In this context, it should not surprise that the number of people commencing a prison sentence, probation supervision, or both has grown from just over 260,000 in 1993 to just under 310,000 in 2003. Arrests for notifiable offences have also been on the increase in recent years.

Much has been made of the possible impact of media reporting, political rhetoric and public fears on the tougher sentencing framework. All have clearly had some impact. But it is important to understand that this expansion of criminal justice control, of which tough sentencing is a part, is itself determined in part by the broader logic of the government's social policy agenda: promoting a conservative social order, paring back the welfare state; a toughened labour market and family policy.

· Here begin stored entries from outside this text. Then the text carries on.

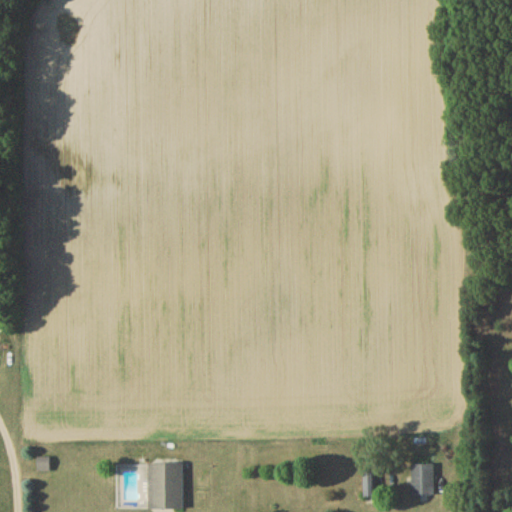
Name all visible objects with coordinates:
road: (11, 466)
building: (423, 482)
building: (166, 488)
building: (367, 489)
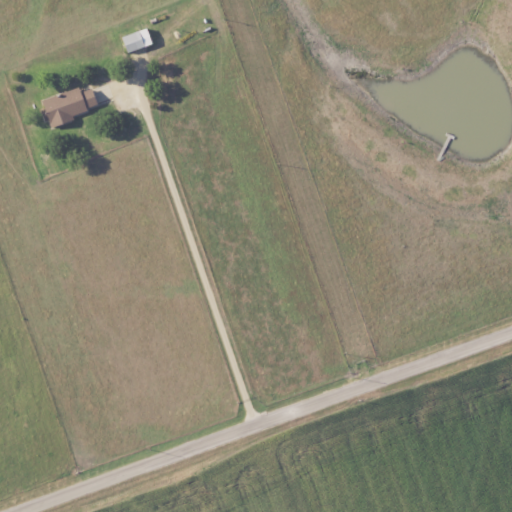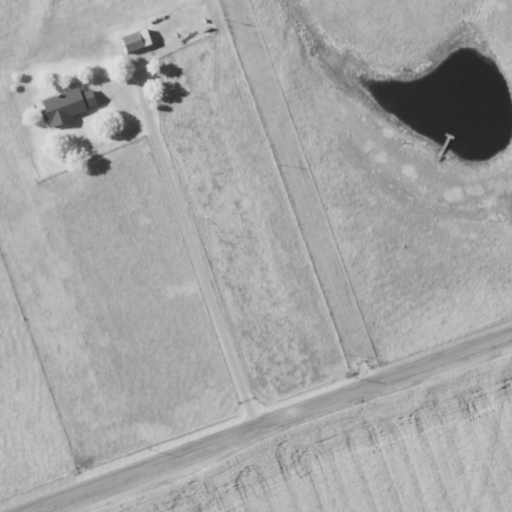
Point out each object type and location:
building: (134, 40)
building: (66, 105)
road: (195, 255)
road: (266, 421)
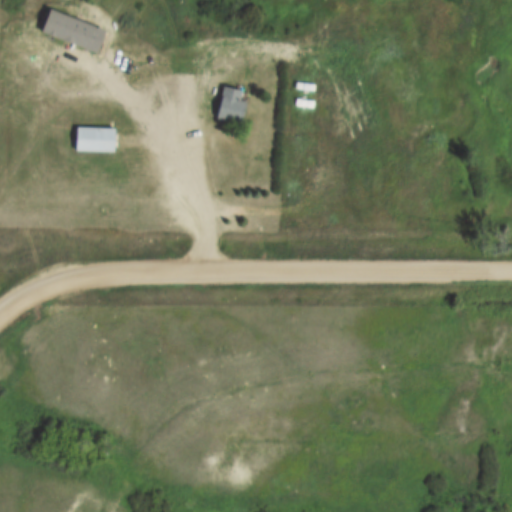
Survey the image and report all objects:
building: (230, 101)
building: (234, 106)
building: (94, 135)
building: (98, 139)
road: (198, 163)
road: (251, 271)
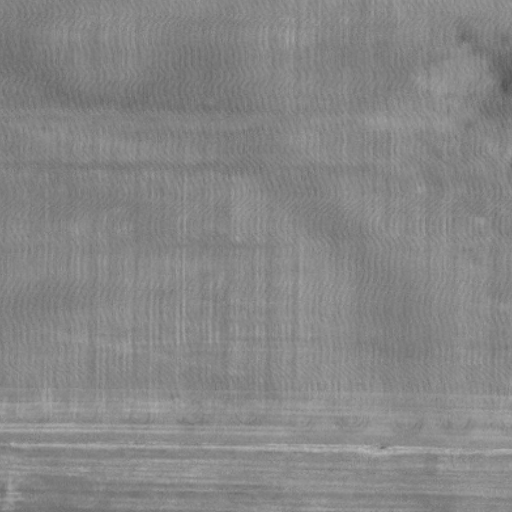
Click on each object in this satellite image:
road: (208, 119)
road: (464, 130)
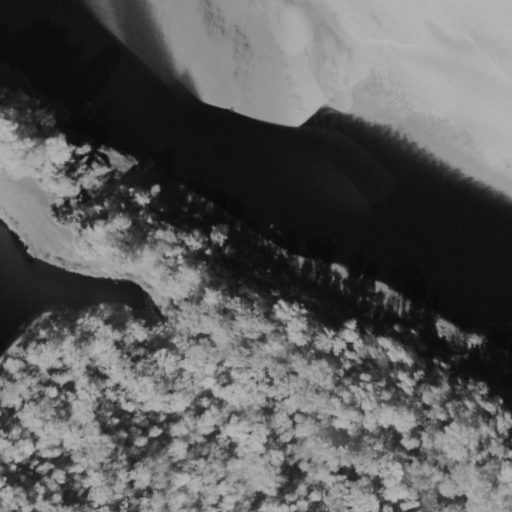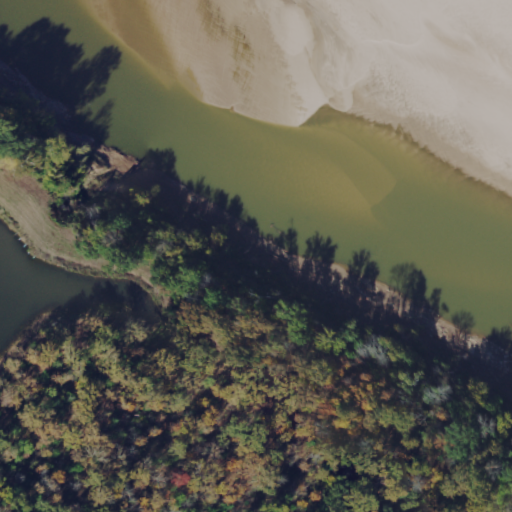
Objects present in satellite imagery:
river: (291, 142)
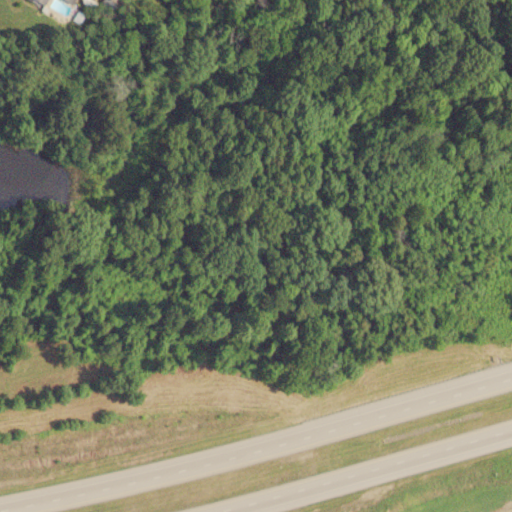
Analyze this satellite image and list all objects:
building: (48, 1)
building: (50, 1)
road: (285, 457)
road: (388, 475)
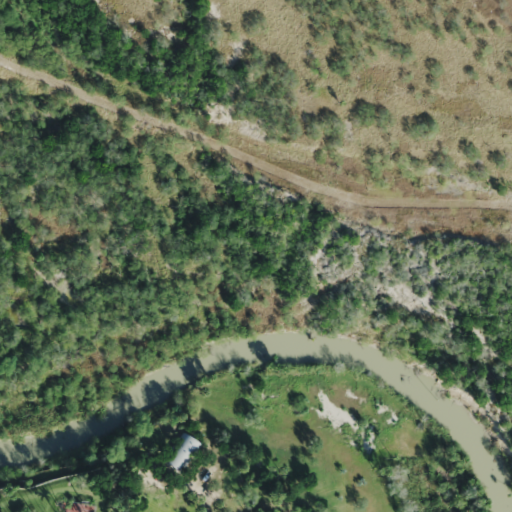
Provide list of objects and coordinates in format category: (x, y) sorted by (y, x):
building: (181, 453)
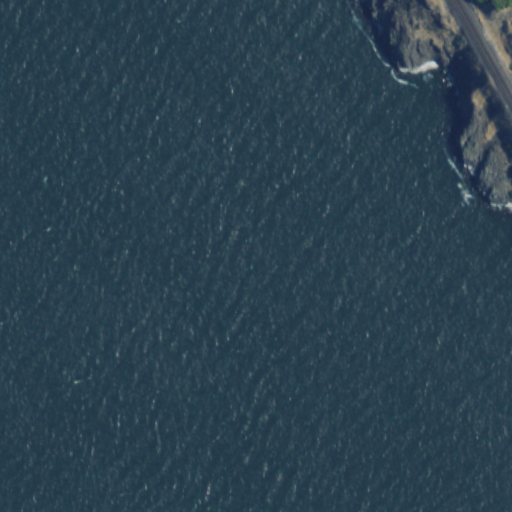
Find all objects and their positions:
railway: (482, 54)
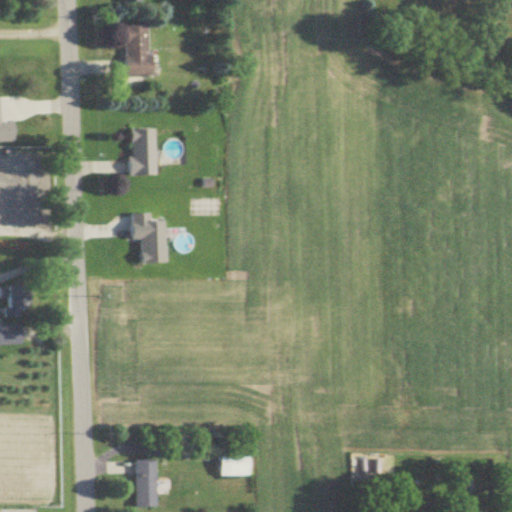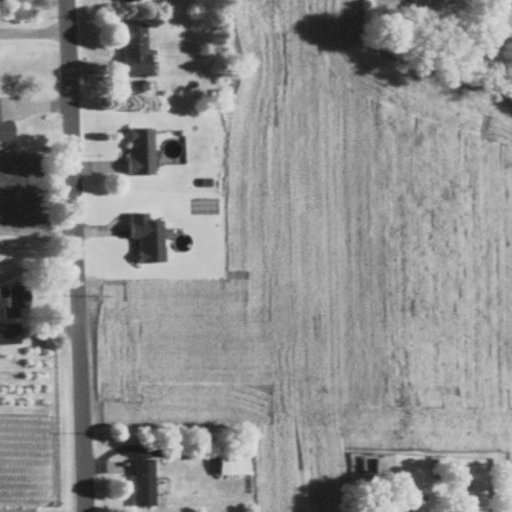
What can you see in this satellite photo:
building: (503, 0)
building: (125, 1)
building: (130, 51)
building: (4, 132)
building: (136, 153)
building: (4, 192)
road: (6, 239)
road: (77, 255)
building: (8, 303)
crop: (26, 430)
road: (142, 452)
building: (226, 465)
building: (138, 484)
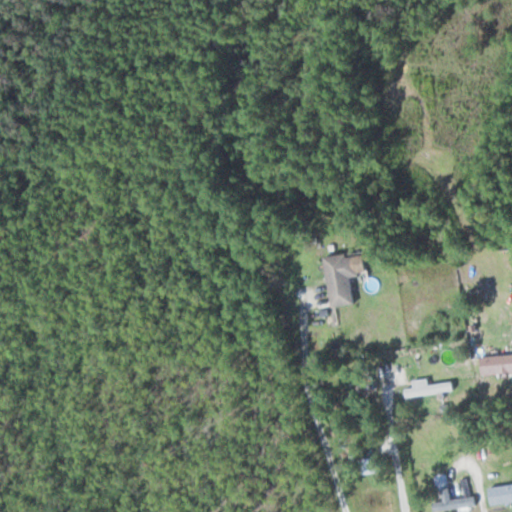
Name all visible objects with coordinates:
building: (348, 276)
building: (498, 364)
building: (430, 388)
road: (318, 409)
building: (502, 494)
building: (457, 503)
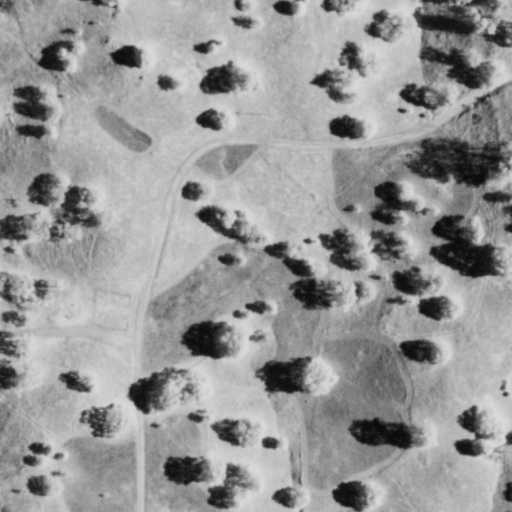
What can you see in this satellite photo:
road: (188, 164)
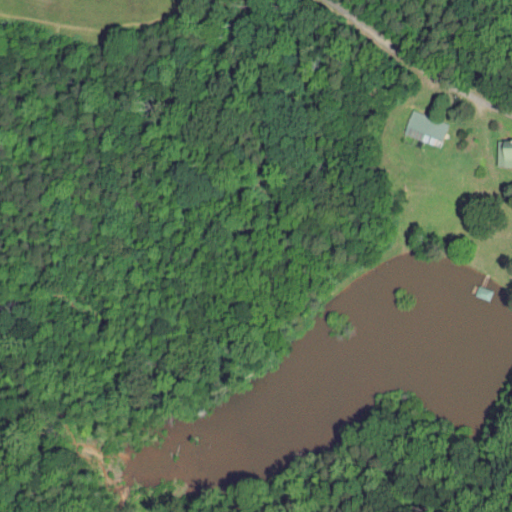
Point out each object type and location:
road: (416, 64)
building: (425, 128)
building: (505, 152)
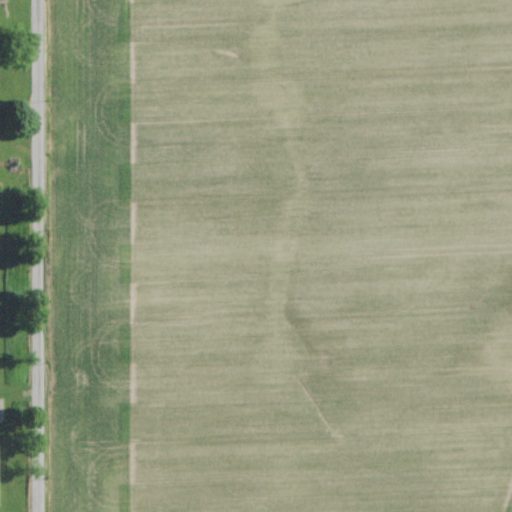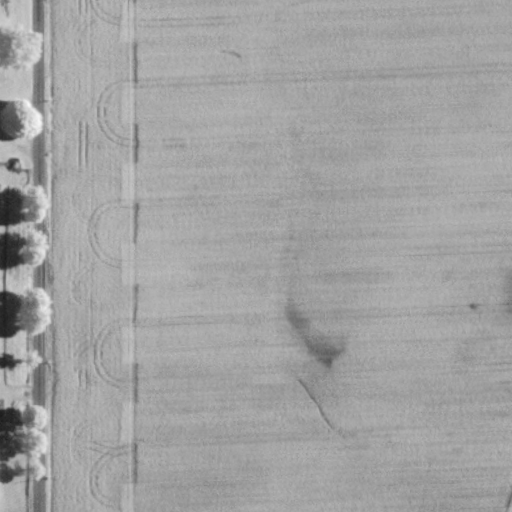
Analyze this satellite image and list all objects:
road: (38, 256)
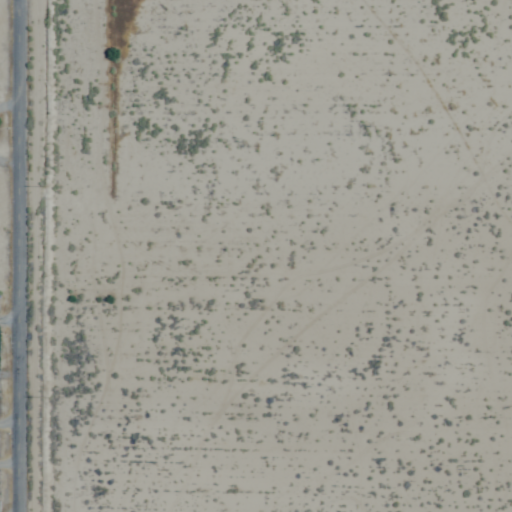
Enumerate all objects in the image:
road: (16, 255)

For these reasons, I think we should expect the ongoing expansion of criminal justice interventions into areas that are fundamentally social, economic and political problems. And this regardless of public attitudes, media reporting, political rhetoric, and so forth.

Implementation strategies

This brings me on to my third area: implementation strategies. I have two brief points here.

First we are likely to see a further expansion in criminal justice interventions in the coming Labour term. It is telling, for instance that the same government that considers a large welfare state to be a sign of policy failure considers a growing criminal justice state a sign of policy success. Yet both sets of policies are fundamentally focused on dealing with the same problematic: within an advanced capitalist economy how do you manage those marginalised elements in your population who are economically unproductive and, on occasion, socially destructive. As social policies to address these have been pared back, criminal justice policies have expanded to fill the gap. This is why, by the way, the government appears so complacent and cavalier about those traditional principles of justice that most liberals rightly defend. For the government the criminal justice system is at heart a form of social regulation, not a deliverer of justice in any meaningful sense.

Second, the creeping introduction of market forces and competition into the delivery of public services are likely to be consolidated in the criminal justice world in the shape of NOMS. This will present major challenges to the voluntary sector. As Una pointed out in her introduction, the first Labour term was characterised by a big tent style of politics, where charitable and campaigning organisations made common cause with Labour because they felt that they shared a common vision. The honeymoon has been over for some time. One of the ways Labour seems likely to keep the coalition of the willing going is to swap their big tent for a big competition, replacing the shared vision with a shared economic interest.